Kelebihan dari desain ini dibandingkan desain pertama, yakni bahwa seluruh
kelompok mendapat perlakuan yang sama, sehingga mengurangi risiko akan
terjadinya kekecewaan dari satu kelompok karena merasa diperlakukan tidak adil
di dalam proses eksperimen. Tetapi bisa juga terjadi bahwa jika perlakuan yang
dikenakan harus secara berurutan atau sekuensial, maka hasil eksperimen pada
kelompok tertentu (yang terkena perlakuan tidak urut) akan mendapatkan hasil
yang berbeda.
Risiko lain adalah kebosanan dari kelompok yang mendapat perlakuan, jika
perlakuan yang diberikan dianggap terlalu banyak. Di dalam penerapan desain ini,
ancaman terhadap validitas yang mungkin terjadi adalah adanya perubahan yang
radikal yang bisa terjadi hanya pada saat perlakuan pertama dilakukan, sehingga
dapat menimbulkan bias di perlakuan yang sama pada periode berikutnya. Namun
dengan adanya pola data yang dapat dibaca secara mudah, seharusnya ancaman
tersebut dapat dihilangkan dengan mudah (Vockell, 1983).
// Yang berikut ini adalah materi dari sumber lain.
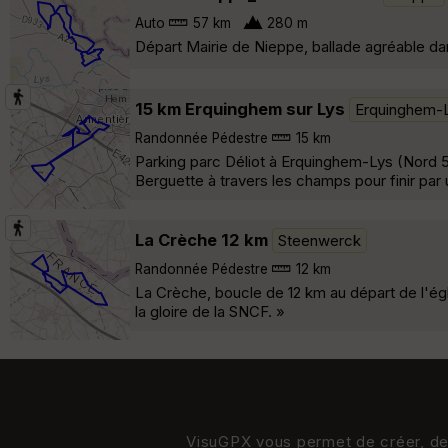
Auto
57 km
280 m
Départ Mairie de Nieppe, ballade agréable da
15 km Erquinghem sur Lys
Erquinghem-
Randonnée Pédestre
15 km
Parking parc Déliot à Erquinghem-Lys (Nord 59
Berguette à travers les champs pour finir par 
La Crèche 12 km
Steenwerck
Randonnée Pédestre
12 km
La Crèche, boucle de 12 km au départ de l'é
la gloire de la SNCF. »
VisuGPX vous permet de créer, de s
Desain jenis ini memiliki keuntungan yakni mampu mendeteksi adanya
kelemahan faktor maturasi dan regresi. Tetapi di sisi lain, memiliki kelemahan di
faktor sejarah, misal : di saat eksperimen dilakukan, pada tahapan tertentu (misal
Y5) tiba-tiba terjadi kejadian di luar dugaan seperti perubahan cuaca, perubahan
perilaku akibat peristiwa tertentu dan lainnya.
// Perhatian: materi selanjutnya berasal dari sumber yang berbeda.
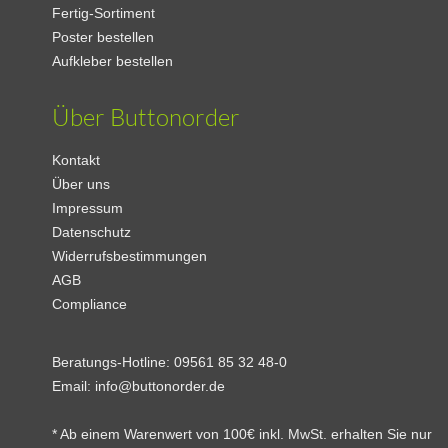
Fertig-Sortiment
Poster bestellen
Aufkleber bestellen
Über Buttonorder
Kontakt
Über uns
Impressum
Datenschutz
Widerrufsbestimmungen
AGB
Compliance
Beratungs-Hotline:
09561 85 32 48-0
Email:
info@buttonorder.de
* Ab einem Warenwert von 100€ inkl. MwSt. erhalten Sie nur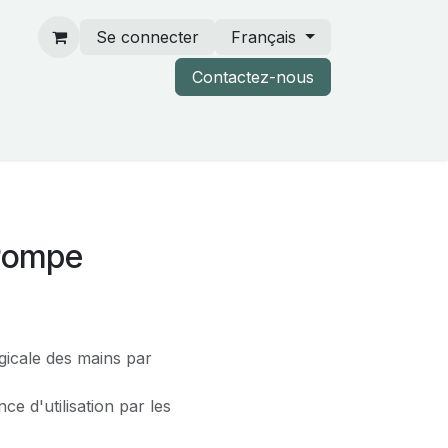
Se connecter
Français
Contactez-nous
rtenaires & catalogues
Pompe
rgicale des mains par
e d'utilisation par les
3. control Group Time-Series Design
Desain jenis ini merupakan pengembangan dari desain jenis sebelumnya
dengan menggabungkan desain jenis ketiga dengan desain jenis pertama.
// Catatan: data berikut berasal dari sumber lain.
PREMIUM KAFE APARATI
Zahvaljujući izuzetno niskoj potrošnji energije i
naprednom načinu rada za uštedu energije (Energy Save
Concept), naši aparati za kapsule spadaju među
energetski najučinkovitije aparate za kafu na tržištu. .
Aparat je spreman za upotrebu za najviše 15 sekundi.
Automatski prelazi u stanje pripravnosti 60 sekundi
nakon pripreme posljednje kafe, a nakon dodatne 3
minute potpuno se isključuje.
Penggabungan tersebut diharapkan dapat mengatasi kelemahan di desain jenis
yang ketiga sehingga faktor sejarah dapat dideteksi dan dihilangkan sebagai
ancaman validitas internal.
2.3 Faktor Bias
Faktor Bias Mengukur Perubahan Dalam Eksperimen (Borg& Gall,
1983:720:726), terdapat beberapa faktor tersebut dapat menyebabkan bias di
dalam hasil eksperimen antara lain:
1) ceiling effect
Seringkali jangkauan nilai yang digunakan di dalam pelaksanaan tes sulit
untuk dilakukan. Sebagai contoh jika terdapat skala 0-100 dan seorang siswa
memiliki peningkatan nilai dari 85 ke 90, bukan berarti lebih baik peningkatannya
dibanding seorang siswa yang memiliki peningkatan nilai dari 40 ke 60. Sehingga
seakan-akan bahwa siswa yang mendapatkan nilai 90 memiliki perkembangan
lebih baik dibandingkan siswa yang mendapatkan nilai akhir 60.
2) regression effect
Terdapat kemungkinan bahwa siswa yang mendapatkan nilai lebih rendah
pada saat pre-test nantinya akan mendapatkan nilai lebih tinggi pada saat posttest
dan begitu pula sebaliknya. Hal tersebut bisa terjadi karena adanya faktor
keberuntungan dan kemungkinan besar bahwa keberuntungan tersebut tidak
terulang lagi. Asumsi lain yang terjadi adalah adanya perlakuan yang dianggap
sama rata untuk tiap peningkatan nilai tes, misal : peningkatan dari nilai 90 ke 95
seharusnya tidak dianggap sama dengan peningkatan dari nilai 40 ke 45.
3) simpangan pengukuran
Simpangan pengukuran yang berulang seringkali keefektifan pengukuran
yang dilakukan berulang-ulang dalam rentang waktu tertentu bisa menyebabkan
adanya simpangan yang besar dari satu pengukuran ke pengukuran lainnya. Untuk
mengatasi hal tersebut dapat dilakukan pengukuran dengan menggunakan analisa
kelompok perlakuan dikali dengan waktu pengujian agar didapat rasio yang
signifikan pada perbedaan antara pre-test dengan post-test.
DAFTAR PUSTAKA
Azam, et al. 2006. Metodologi Penelitian Untuk Peningkatan Kualitas Pembelajaran Penelitian Kuasi Eksperimen dalam PPKP. Jakarta: Direktorat Ketenagaan Direktorat Jendral Pendidikan Tinggi Departemen Pendidikan Nasional.
Setiadi. 2007. Riset Keperawatan. Yogyakarta: Graha Ilmu.Notoatmodjo, S. 2010.Metodologi Penelitian Kesehatan. Jakarta: Rineka Cipta.